Hiroshima and Obama’s nuclear disarmament legacy for future generations

Masako Toki
April 12, 2016

The following is an excerpt of an article published April 12 by Asia Times.

Since President Obama made his monumental Prague speech over seven years ago calling for a world without nuclear weapons, people in Hiroshima and Nagasaki have enthusiastically hoped that the president visits their cities.

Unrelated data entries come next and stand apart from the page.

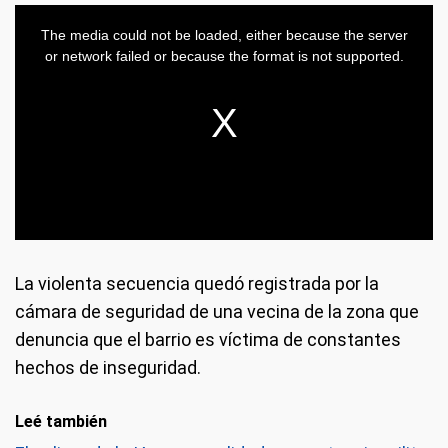
La violenta secuencia quedó registrada por la
cámara de seguridad de una vecina de la zona que
denuncia que el barrio es víctima de constantes
hechos de inseguridad.
Leé también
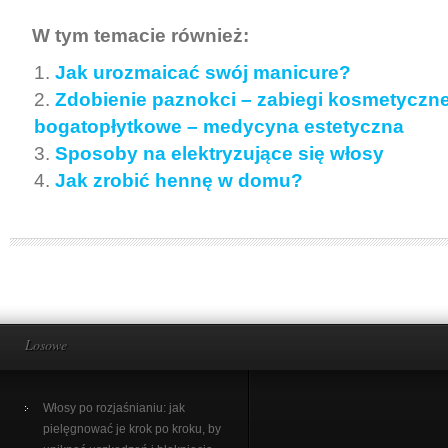
W tym temacie również:
Jak urozmaicać swój manicure?
Zdobienie paznokci – zabiegi kosmetyczn
bogatopłytkowe – medycyna estetyczna
Sposoby na elektryzujące się włosy
Jak zrobić hennę w domu?
Losowe
Włosy po rozjaśnianiu: jak
pielęgnować je krok po kroku, by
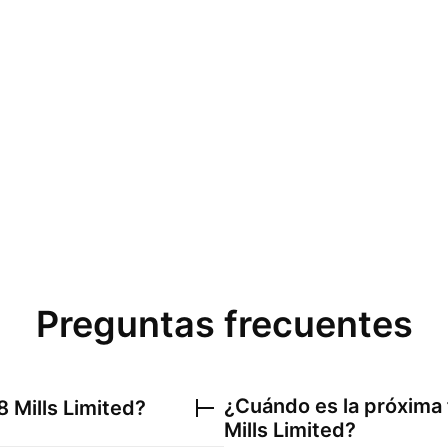
Preguntas frecuentes
¿Cuándo es la próxima
 Mills Limited
?
Mills Limited
?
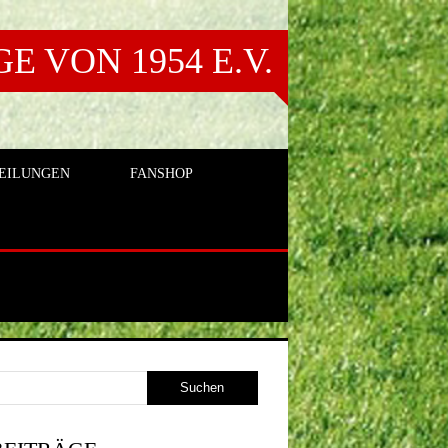
 VON 1954 E.V.
EILUNGEN
FANSHOP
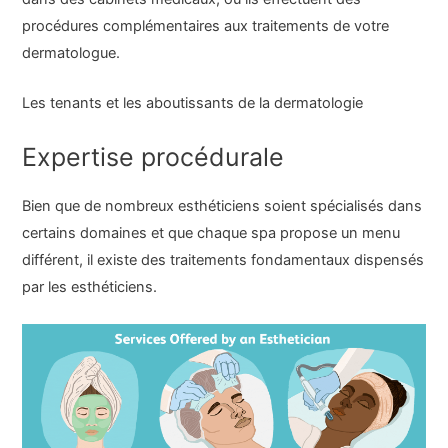
procédures complémentaires aux traitements de votre
dermatologue.
Les tenants et les aboutissants de la dermatologie
Expertise procédurale
Bien que de nombreux esthéticiens soient spécialisés dans
certains domaines et que chaque spa propose un menu
différent, il existe des traitements fondamentaux dispensés
par les esthéticiens.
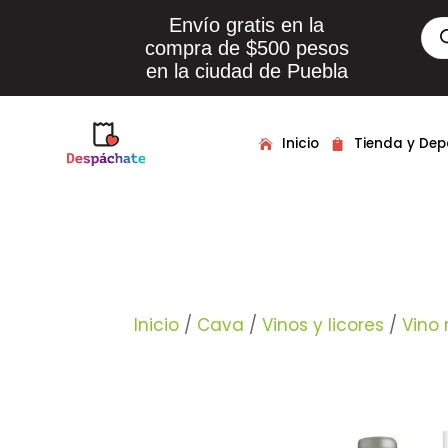
Envío gratis en la
Bús
de
compra de $500 pesos
pro
en la ciudad de Puebla
Inicio
Tienda y De
Inicio
/
Cava
/
Vinos y licores
/
Vino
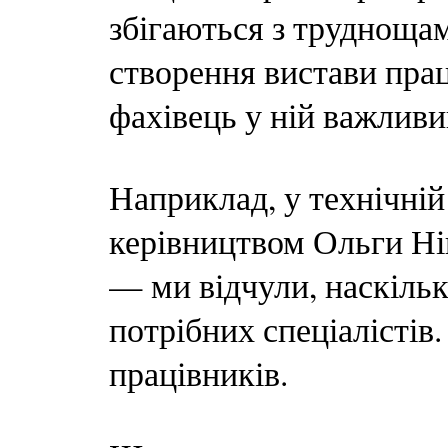
збігаються з труднощам
створення вистави прац
фахівець у ній важливи
Наприклад, у технічній
керівництвом Ольги Нік
— ми відчули, наскільк
потрібних спеціалістів.
працівників.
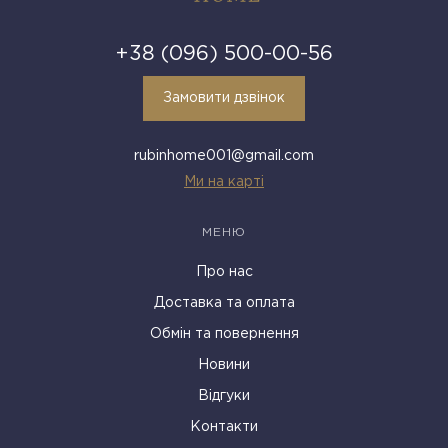
+38 (096) 500-00-56
Замовити дзвінок
rubinhome001@gmail.com
Ми на карті
МЕНЮ
Про нас
Доставка та оплата
Обмін та повернення
Новини
Відгуки
Контакти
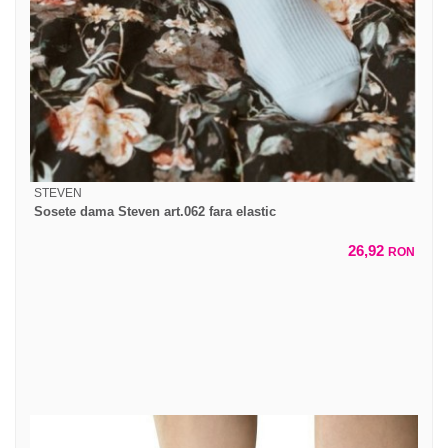
STEVEN
Sosete dama Steven art.062 fara elastic
26,92
RON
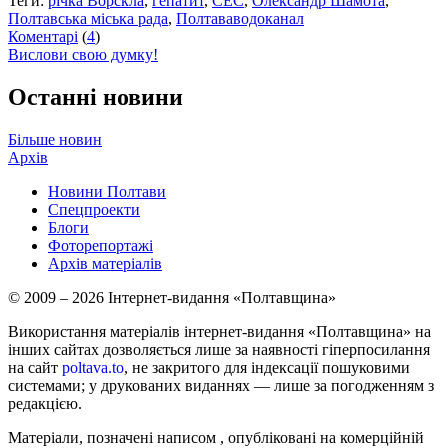
Теги:
річка Ворскла
,
гепатит
,
СЕС
,
Олександр Шамота
,
Полтавська міська рада
,
Полтававодоканал
Коментарі
(
4
)
Вислови свою думку!
Останні новини
Більше новин
Архів
Новини Полтави
Спецпроекти
Блоги
Фоторепортажі
Архів матеріалів
© 2009 – 2026 Інтернет-видання «Полтавщина»
Використання матеріалів інтернет-видання «Полтавщина» на
інших сайтах дозволяється лише за наявності гіперпосилання
на сайт
poltava.to
, не закритого для індексації пошуковими
системами; у друкованих виданнях — лише за погодженням з
редакцією.
Матеріали, позначені написом
, опубліковані на комерційній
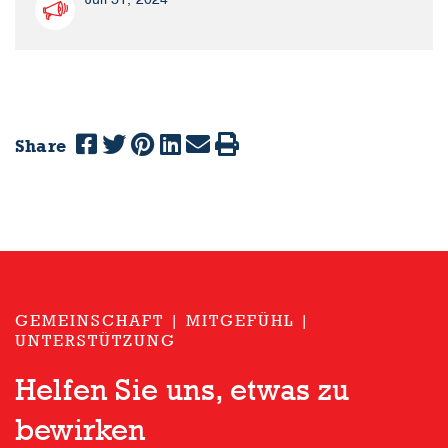
Share
GEMEINSCHAFT | MITGEFÜHL |
UNTERSTÜTZUNG
Helfen Sie uns, etwas zu
bewirken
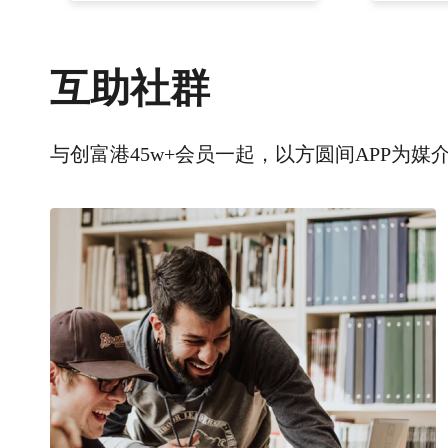
互助社群
与创富港45w+会员一起，以方圆间APP为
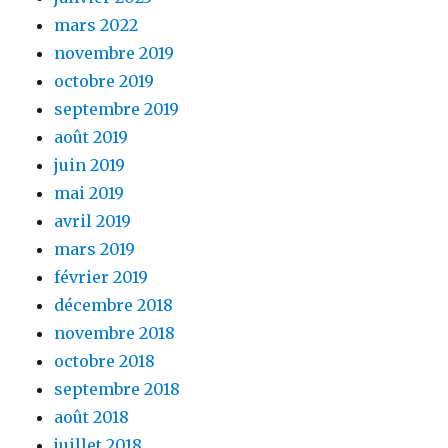
mars 2022
novembre 2019
octobre 2019
septembre 2019
août 2019
juin 2019
mai 2019
avril 2019
mars 2019
février 2019
décembre 2018
novembre 2018
octobre 2018
septembre 2018
août 2018
juillet 2018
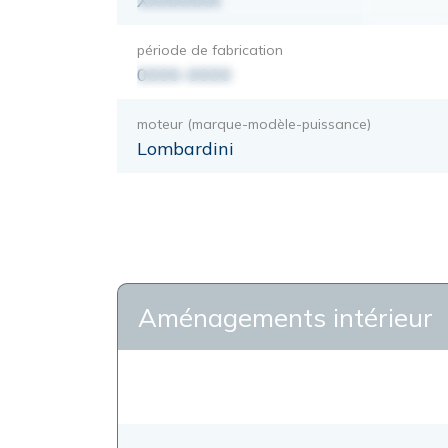
XXXXXXX
période de fabrication
0000-0000
moteur (marque-modèle-puissance)
Lombardini
Aménagements intérieur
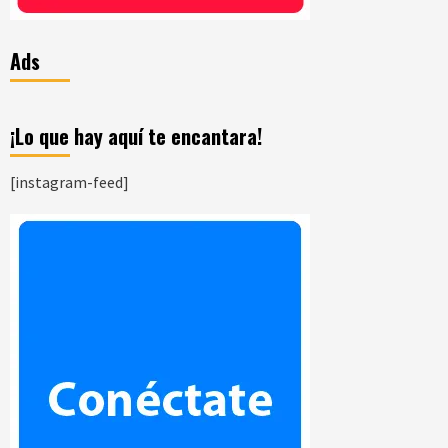
Ads
¡Lo que hay aquí te encantara!
[instagram-feed]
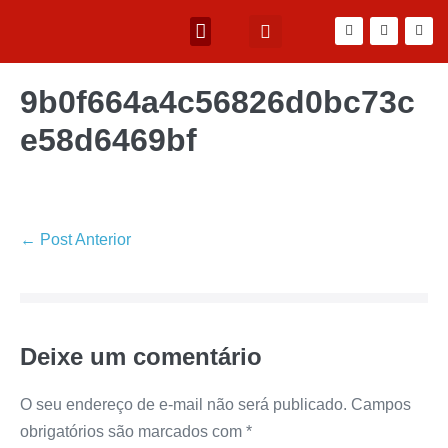
9b0f664a4c56826d0bc73c
e58d6469bf
← Post Anterior
Deixe um comentário
O seu endereço de e-mail não será publicado.
Campos
obrigatórios são marcados com
*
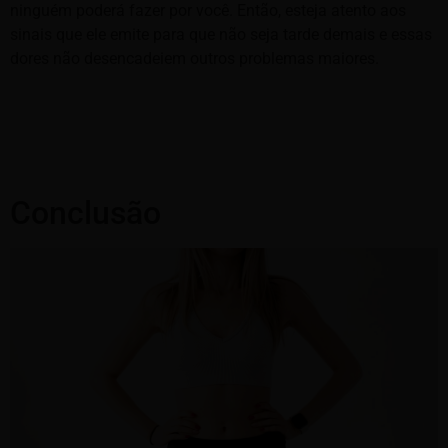
ninguém poderá fazer por você. Então, esteja atento aos
sinais que ele emite para que não seja tarde demais e essas
dores não desencadeiem outros problemas maiores.
Conclusão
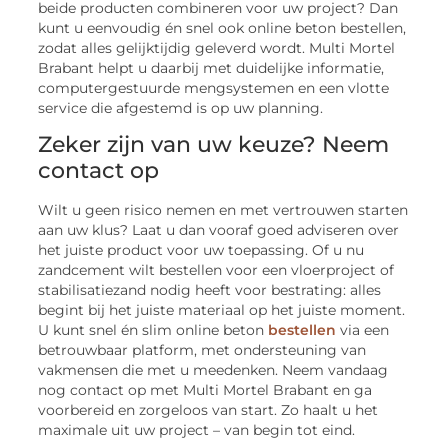
beide producten combineren voor uw project? Dan
kunt u eenvoudig én snel ook online beton bestellen,
zodat alles gelijktijdig geleverd wordt. Multi Mortel
Brabant helpt u daarbij met duidelijke informatie,
computergestuurde mengsystemen en een vlotte
service die afgestemd is op uw planning.
Zeker zijn van uw keuze? Neem
contact op
Wilt u geen risico nemen en met vertrouwen starten
aan uw klus? Laat u dan vooraf goed adviseren over
het juiste product voor uw toepassing. Of u nu
zandcement wilt bestellen voor een vloerproject of
stabilisatiezand nodig heeft voor bestrating: alles
begint bij het juiste materiaal op het juiste moment.
U kunt snel én slim online beton
bestellen
via een
betrouwbaar platform, met ondersteuning van
vakmensen die met u meedenken. Neem vandaag
nog contact op met Multi Mortel Brabant en ga
voorbereid en zorgeloos van start. Zo haalt u het
maximale uit uw project – van begin tot eind.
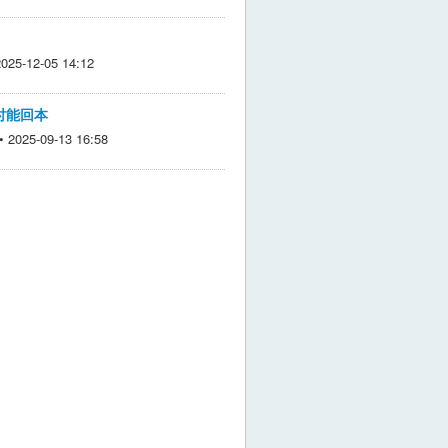
5-12-05 14:12
时能回本
025-09-13 16:58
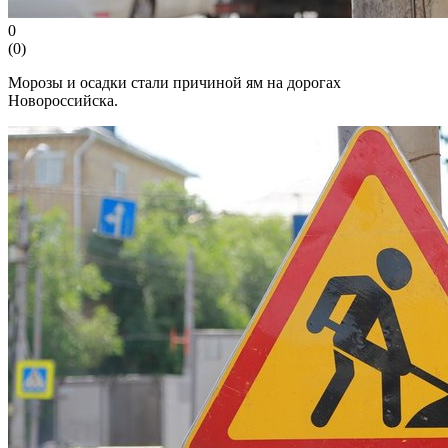
0
(
0
)
Морозы и осадки стали причиной ям на дорогах
Новороссийска.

Hiroshima and Obama Nuclear Disarmament Legacy for Future Generations, Obama

President Obama Speaking in Prague in 2009, Source: WikiMedia Commons

Now, with less than one year remaining in his presidency, with much disappointment in his nuclear disarmament policy, his call for a world free of nuclear weapons may sound an empty promise. Many feel that Obama’s Prague agenda has lost almost all the momentum in the face of the harsh realities of both international security and domestic politics. Especially, the deteriorating relationship between the United States and Russia has been directly impacting both countries’ nuclear weapons policies that make a vision of a world free of nuclear weapons almost completely improbable.

However, President Obama will soon face his final opportunity to vindicate his seriousness to work for a nuclear free world, refuting such disappointment and criticism on his nuclear disarmament policy, and reinvigorate the momentum in effort toward a world free of nuclear weapons.